SUVmax predicts outcome in advanced NSCLC

By Laura Cowen, medwireNews Reporter

Parameters measured by positron emission tomography with integrated computed tomography (PET-CT) at diagnosis can be used to predict outcome following concurrent chemoradiotherapy for stage III non-small-cell lung cancer (NSCLC), research shows.

Specifically, a maximum standardised uptake value of positive nodes (SUVmax nodes) below 8 was a significant predictor of longer progression-free survival (PFS), distant metastasis-free survival (DMFS) and overall survival (OS) in a study by Victor Lee and colleagues from the University of Hong Kong.

The authors explain that previous studies have identified SUV of the primary tumour as a prognostic marker in NSCLC, but these studies were based on heterogeneous patient populations receiving a variety of treatment modalities.
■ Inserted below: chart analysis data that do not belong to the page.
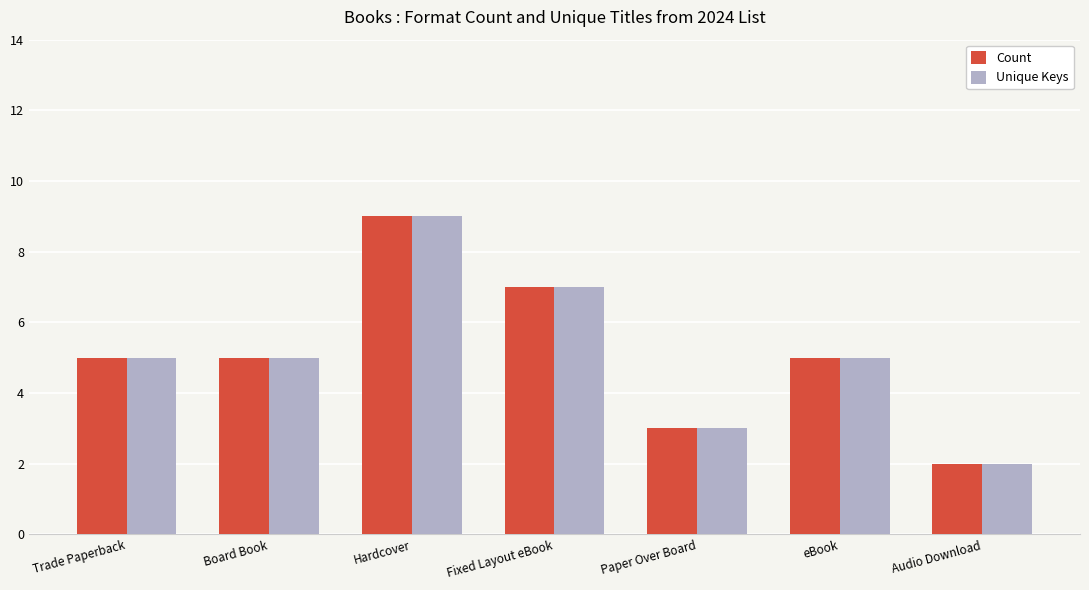

What are all the series names shown in the legend?

Count, Unique Keys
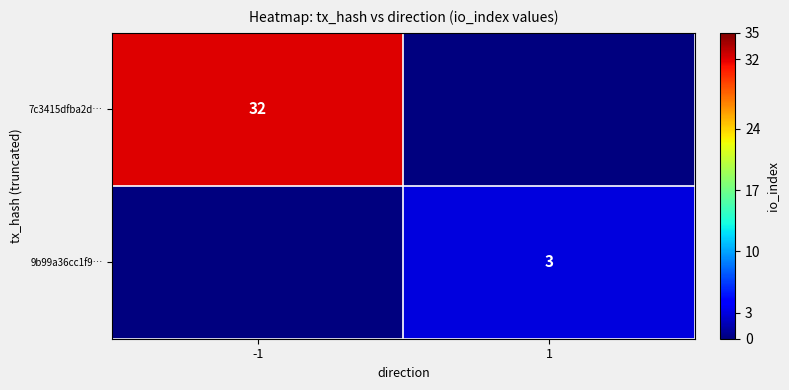

What is the difference between the highest and lowest values at 1?

3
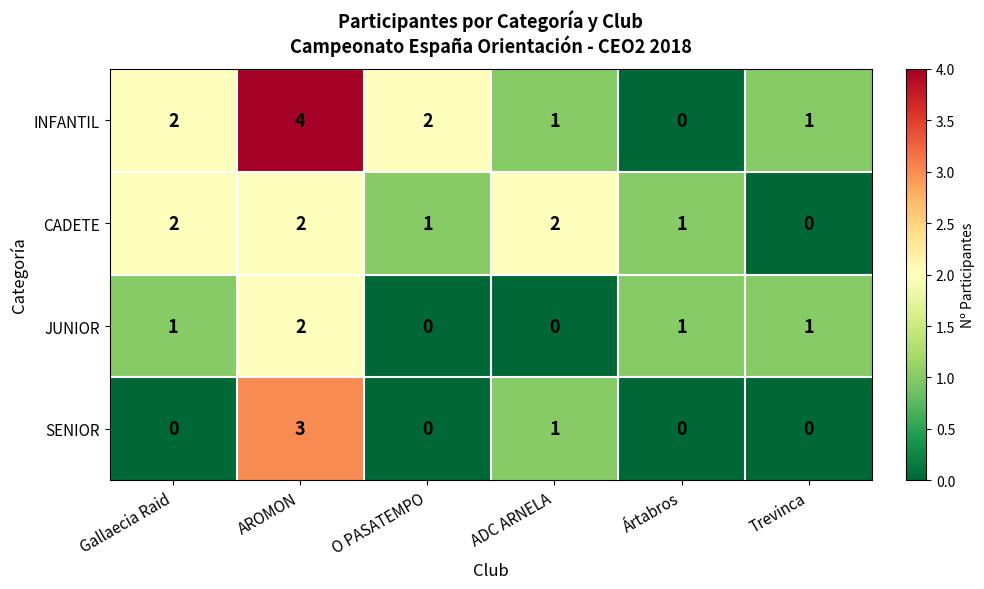

Rank the series by their average value, from lowest to highest.

SENIOR, JUNIOR, CADETE, INFANTIL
To address this, the team looked for predictors of survival in 43 patients (mean age 59 years, 84% men) with surgically unresectable stage III NSCLC who were all treated with definitive chemoradiotherapy between 2006 and 2012. All patients had a pretreatment PET-CT scan.

After a median follow-up period of 41.5 months, the median PFS, DMFS, and OS were 14.1, 12.6 and 37.8 months, respectively.

PFS was significantly longer for patients with stage IIIA rather than stage IIIB tumours (38.6 vs 13.5 months) and for patients with N0 to N2 disease versus N3 disease (16.7 vs 8.1 months).

A planning target volume (PTV) below 500 cm3 was associated with longer PFS than a PTV at or above 500 cm3 (23.6 vs 11.3 months) and PFS advantage was also observed for patients with SUVmax nodes below 8 versus 8 or above (16.1 vs 10.7 months).

For DMFS, lower PTV and lower SUVmax were significant prognostic factors, while lower stage and lower SUVmax significantly predicted OS.

Writing in the American Journal of Clinical Oncology, the researchers conclude that SUVmax nodes is a new metabolic marker that has “significant prognostic value in patients with stage III NSCLC treated with radical concurrent chemoradiotherapy”.